Шменкель обошел машину и открыл багажник. Там были самые различные инструменты.
Рыбаков, глядя на Кубата, начал нервничать:
– Что он еще хочет? Если он не замолчит, я его быстро успокою...
– Оставь его. Он говорит, что в машине есть небольшое динамо. С его помощью мы сможем заряжать аккумулятор.
Движением головы Шменкель приказал Кубату подойти к нему.
– Оружие есть?
– Господин говорит по-немецки? Я почему-то сразу так и подумал.
– Я хочу
знать, оружие у тебя есть?– еще раз спросил Шменкель.
Пленный показал на машину. Там стоял карабин.
– Помоги мне, но не вздумай попытаться удрать, а то дам очередь из автомата вдогонку, и все.
– С этими словами Шменкель развязал пленного. Ну, неси сюда ящик с инструментами.
Рыбаков нахмурился, Фриц же только махнул на него рукой.
– Парень, кажется, не торопится попасть в свою часть, - заметил Фриц и, повернувшись к пленному солдату, сказал: - Ну а где же ваша батарея?
– И думаю, вот тут. Пожалуйста. Я не очень-то разбираюсь в технике.
Солдат стал помогать Шменкелю снимать радиоприемник.
– Ты кто по профессии?
– спросил его Шменкель.
– Официант... Работал в отеле "Европа" в Брюнне.
– Убери-ка пальцы. Так... а теперь тяни. А как ты попал в Россию? Уж не собирался ли разбогатеть и завести собственную гостиницу?
Кубат вытер мокрый от пота лоб:
– Неужели я похож на завоевателя? Никто не спрашивал меня, согласен я сюда ехать или нет.

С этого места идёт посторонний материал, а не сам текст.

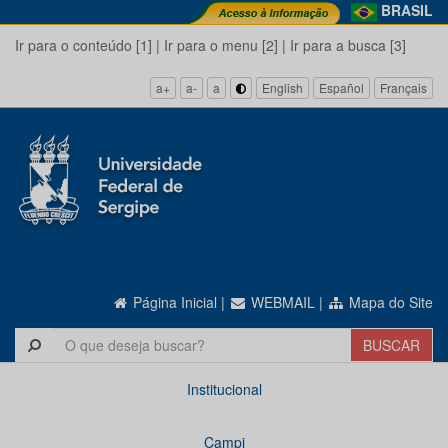
BRASIL
Ir para o conteúdo [1]
|
Ir para o menu [2]
|
Ir para a busca [3]
a+
a-
a
English
Español
Français
Página Inicial
|
WEBMAIL
|
Mapa do Site
Institucional
Campi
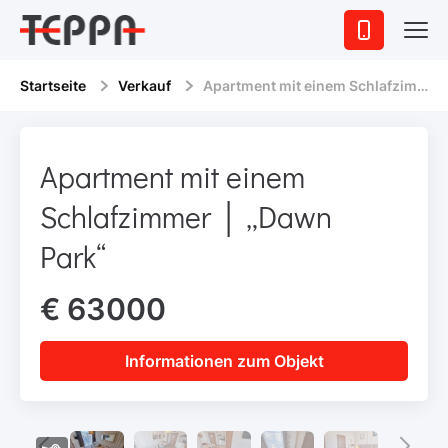
Startseite
Verkauf
Apartment mit einem Schlafzimmer │ „Dawn Park“
Apartment mit einem
Schlafzimmer │ „Dawn
Park“
€ 63000
Informationen zum Objekt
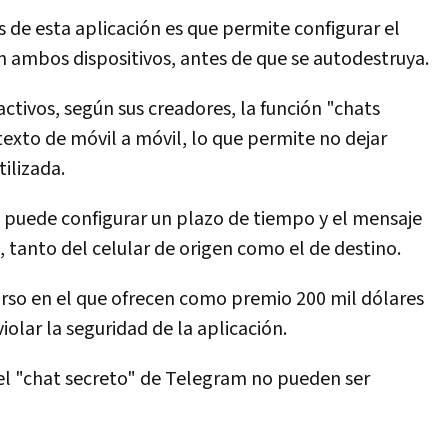
 de esta aplicación es que permite configurar el
 ambos dispositivos, antes de que se autodestruya.
ctivos, según sus creadores, la función "chats
 texto de móvil a móvil, lo que permite no dejar
tilizada.
io puede configurar un plazo de tiempo y el mensaje
 tanto del celular de origen como el de destino.
rso en el que ofrecen como premio 200 mil dólares
olar la seguridad de la aplicación.
el "chat secreto" de Telegram no pueden ser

– Так, теперь держи приемник!
Спирин тем временем поднялся на высотку и оттуда дал знак, что пока все спокойно. Через четверть часа приемник и аккумуляторные батареи были сняты с машины. Бензин партизаны слили, а машину подожгли.
Ящик с инструментами и приемник взвалили на Кубата, которого Рыбаков то и дело подгонял возгласами "давай, давай!".
Добрались до лагеря. Впереди шел пыхтевший от тяжелой ноши Кубат, за ним врач, красный как рак и ужасно злой: он был недоволен, что его, лейтенанта, привязали к какому-то водителю.
За несколько дней лагерь нельзя было узнать. И не потому, что зазеленела трава, а на кустах появились клейкие листочки. Просто в нем уже не было загородок и заборов между отрядами. Это был партизанский лагерь, в котором вся караульная служба подчинялась единой комендатуре, хотя внутренний распорядок в каждом партизанском отряде оставался свой. Как и раньше, у каждого отряда были своя собственная кухня, свои продукты, бани, конюшни.
Все новшества исходили от Николая Афанасьевича Морозова, старшего лейтенанта-артиллериста, командира отряда имени Котовского. Все наболевшие вопросы партизаны обсуждали на общих собраниях.
Определив пленных в одну из землянок (возле нее сразу же выставили часового), Спирин пошел к Морозову доложить о своем возвращении. Николай Афанасьевич, невысокий, очень подвижный мужчина, уже шел ему навстречу. Он был подстрижен ежиком, отчего лицо его казалось скуластым. Морозов поздоровался с разведчиками, задержав долгий, изучающий взгляд на Шменкеле. Фриц уже привык к такого рода взглядам.
Спирин коротко доложил командиру о результатах разведки. После этого разведчики пошли мыться. Мылись они не торопясь, с явным удовольствием. Командир отряда Васильев после бани вызвал Шменкеля к себе.
Командир был чисто выбрит, на нем была свежая рубашка. Здесь же сидел и Тихомиров.
– Я слышал, вы захватили штабные документы? Ты их просмотрел? спросил Тихомиров.
– Нет, товарищ комиссар.
Портфель сразу же забрал Спирин.
– Знаю. Просмотри документы, да поскорее. И коротко доложи мне о самом главном.